Como elementos fílmicos, acredito que o mar tem um papel imprescindível na montagem do filme. Por ser muito representativo, este elemento pode ser usado para exprimir vários sentidos. Quando Neruda volta para o Chile, na primeira cena que se segue aparece somente a figura do mar com seu movimento de ondas e seu tom de amplitude, dando uma idéia de partida. É o mar que muitas vezes inspira Neruda. É para o mar que Neruda pede para o carteiro ir olhando, quando vai pela beira da praia, para buscar inspiração para seus versos. O mar é vida, é poesia em fluxo. Além do fato de ter toda esta importância, o mar ainda permite um contado maior entre carteiro e poeta, é um elemento de ligação muito bem pensado pela equipe técnica do filme.
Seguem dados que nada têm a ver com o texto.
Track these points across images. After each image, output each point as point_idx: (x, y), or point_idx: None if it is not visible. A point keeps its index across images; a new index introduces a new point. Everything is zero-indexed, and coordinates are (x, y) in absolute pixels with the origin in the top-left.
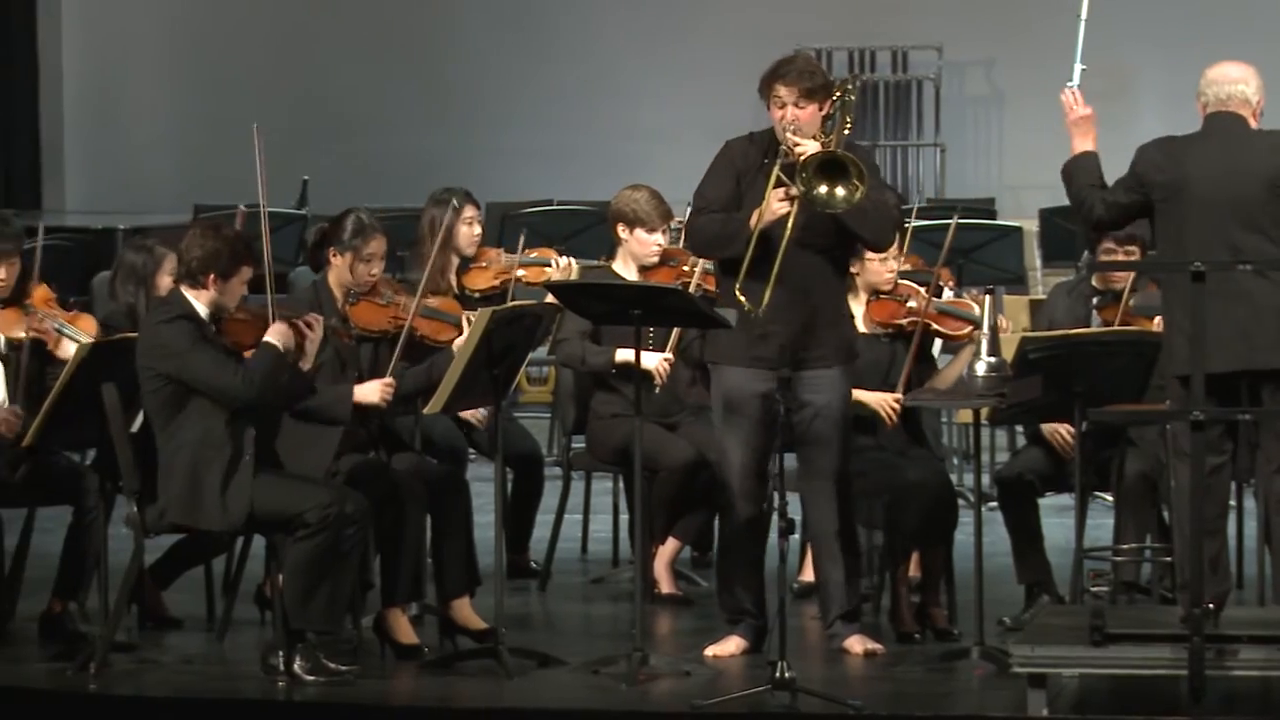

É muito bom ver que o filme seguiu uma certa verossimilhança com a realidade de vida de Neruda, pois isso possibilitou a muitos que não conhecem sua obra virem a se interessar, além disso, o filme contribuiu para a divulgação deste grande poeta que tanto encantou e continua encantando através de sua obra imortal. O ator que interpretou o carteiro, sem sombra de dúvidas, merece toda a consideração. Após ler o livro de Skármeta, se encantou com a figura do carteiro e se sentiu inspirado a levá-lo para as telas. Pouco tempo depois do lançamento do filme, o ator veio a falecer, peças que a vida nos prega. Sem dúvida, o ator deixou a sua marca por esse e por outros tantos filmes, porém a atitude que ele teve quando decidiu protagonizar este filme deve ser aplaudida, além do mais, este ator era um ator de comédias, cômico então.
Quem ainda não assistiu “O carteiro e o poeta”, esta aí o convite, ou melhor, está aí a intimação. Como já disse, este filme é uma lição de vida, e acredito que falta um pouco desta vida na vida de cada um. Um bom filme para vocês.